Along with presence/IM, we also postulate that desktop video is free. Microsoft made it free beginning with NetMeeting, and the tradition of free desktop video continues on with Skype, Google, Yahoo!, AOL, and a host of others. Like presence/IM, we believe user companies will generally not pay for desktop video. Over the past 10 years, we have seen a zillion desktop video companies enter and then exit the market simply because there is no money in desktop video. Some entrepreneurs and venture capitalists believe that the advent of scalable video coding (SVC), with its higher quality, will be the breakthrough that will make desktop video profitable. Our experience suggests that SVC video is an incremental improvement that will ultimately show up in the free desktop video solutions (Google's video chat already has SVC technology).

What other UC elements are free? Voice has been free for a long time, thanks primarily to Skype. However, good voice has typically not been free. This too may be changing if the article by John Malone in NoJitter is correct which states that approximately 18% of the PBX market is open source. Furthermore, business quality voice has been compromised due to lower MOS scores on business calls made using mobile phones. Because voice is so important, our belief is that people will continue to pay for it; however, we expect to see more free voice deployments and the cost for paid deployments (read PBXs) to fall significantly, particularly when OCS 2010 comes online with remote survivability and E-911 capabilities.

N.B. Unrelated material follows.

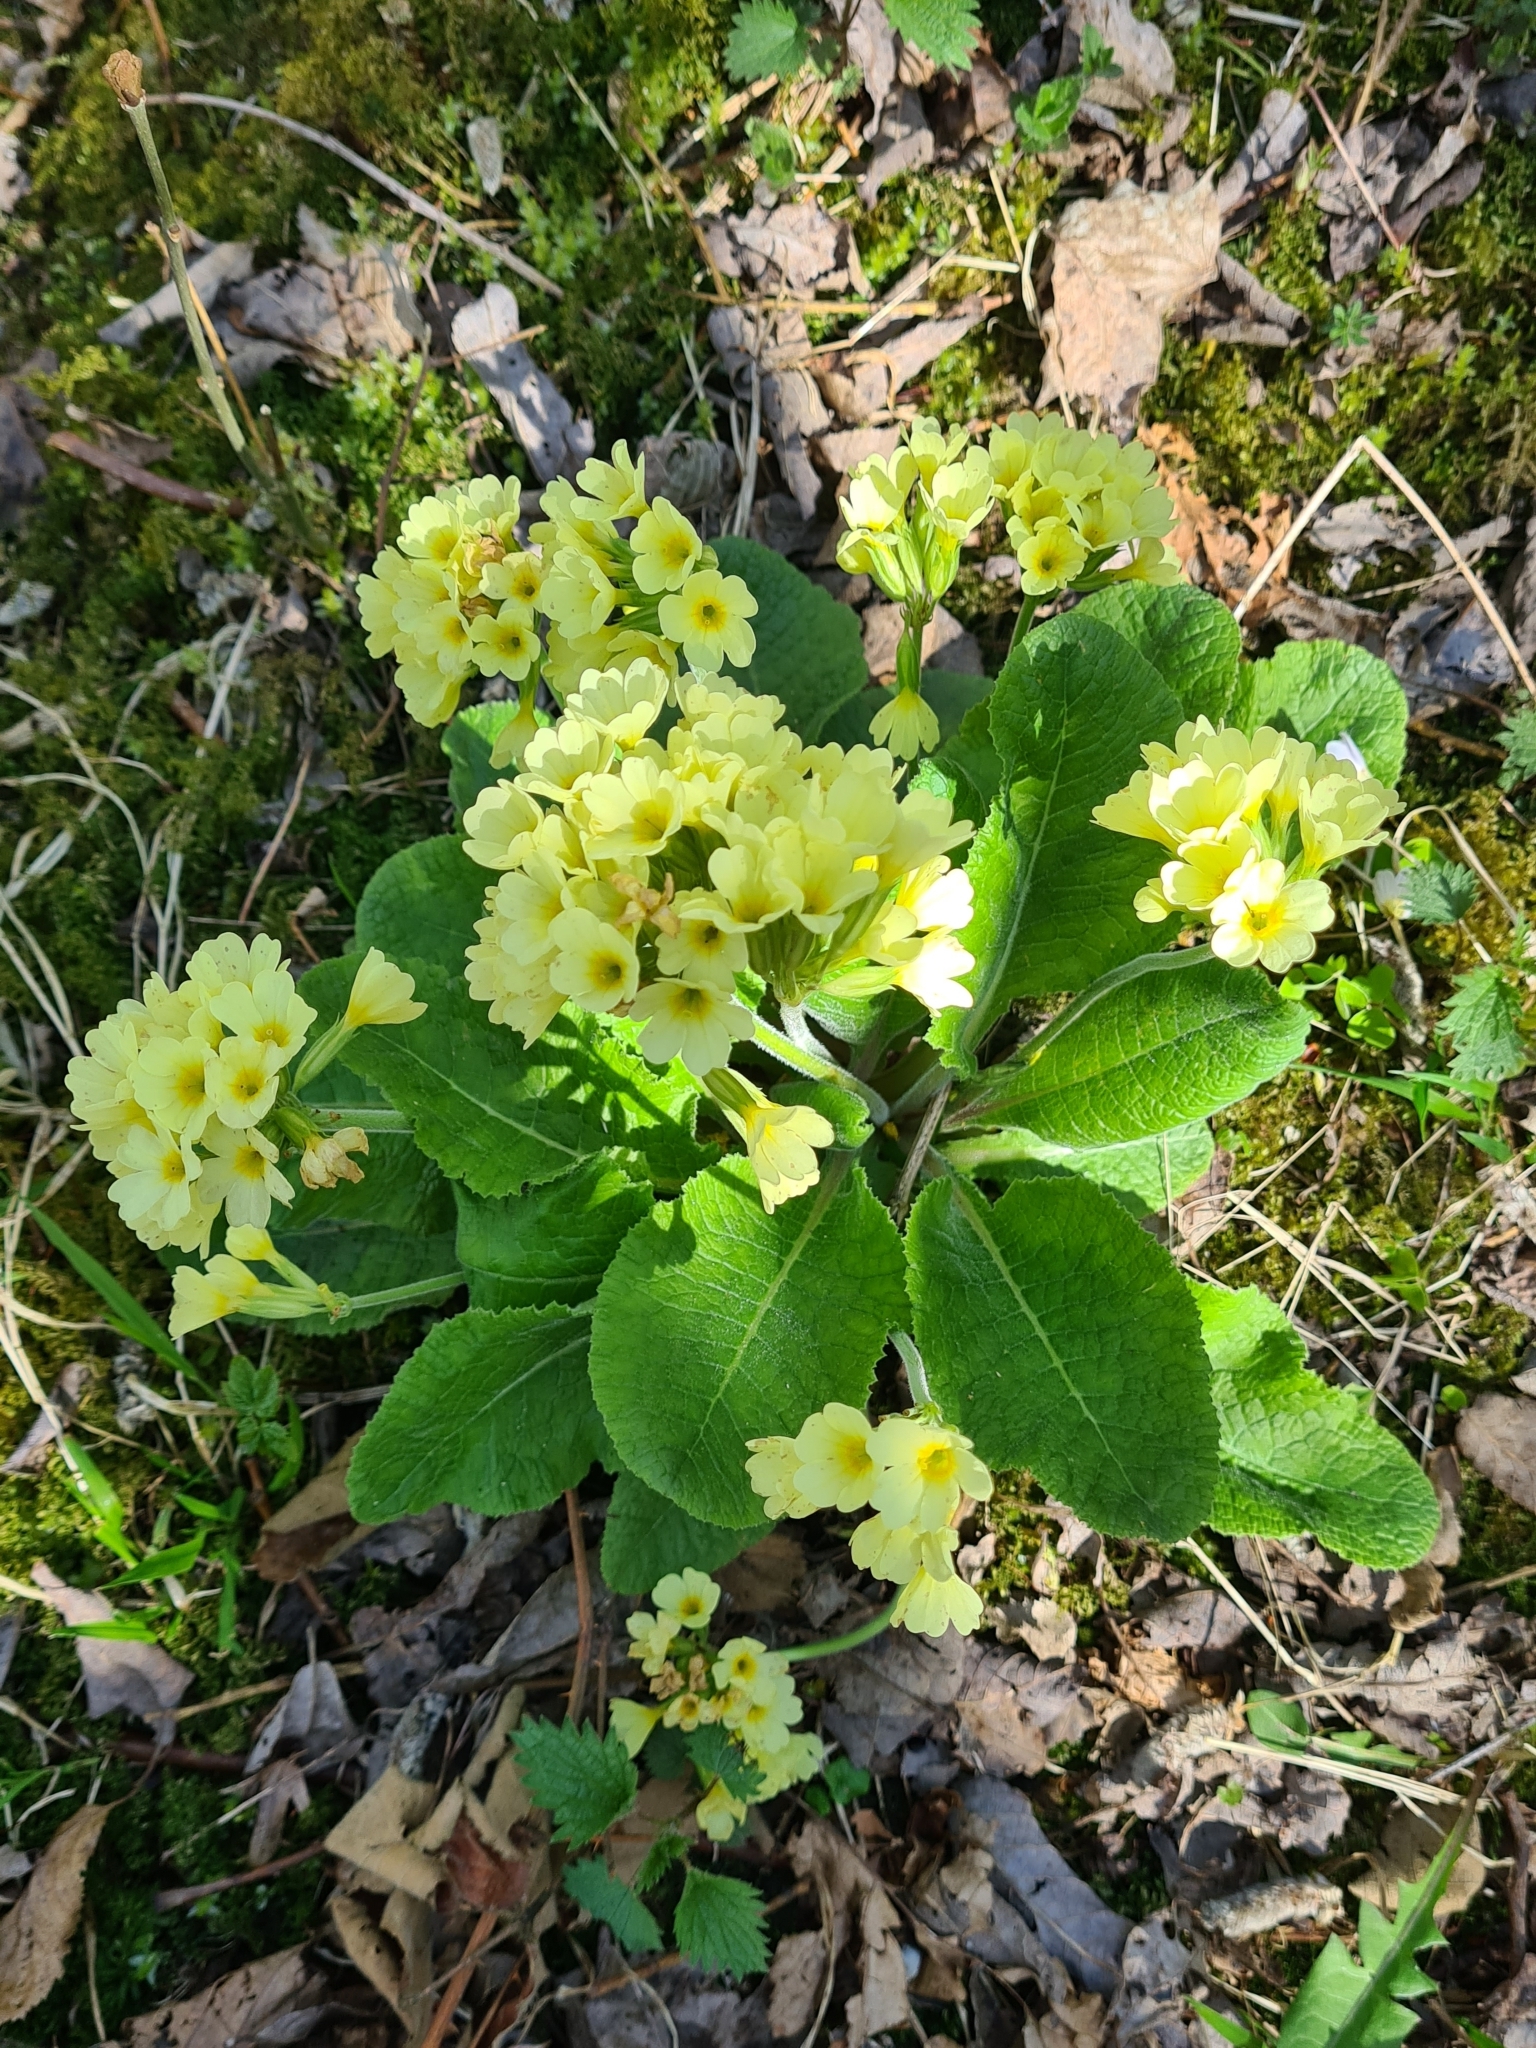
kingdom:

Another free UC capability is email. While most of us have email through our employers, most of us also have free email accounts through Google, Yahoo!, and others. Companies pay for email primarily to have an identity. It looks a lot more professional for my email to be from wainhouse.com than from Gmail or Hotmail. Plus, one can avoid the tiresome blinking ads that come with free email services. Clearly there are some control and hygiene components in an enterprise email solution that one does not get with a free email solution. However, the value is primarily in the identity a paid email solution provides.

So, which UC elements will enterprises pay for? Well, they still pay for the PBX with good voice quality, but the cost for PBXs is clearly on the decline. They will pay for good executive, group, and telepresence video solutions. They will pay for audio and Web conferencing although Web conferencing is often bundled with audio conferencing at a very low cost. They will pay for shared workspaces and enterprise email solutions. They will pay for mobility. There are a lot of UC elements companies will and are paying for. Our objective in this section was to point out that companies are generally not paying a lot for UC clients nor are they paying for desktop video.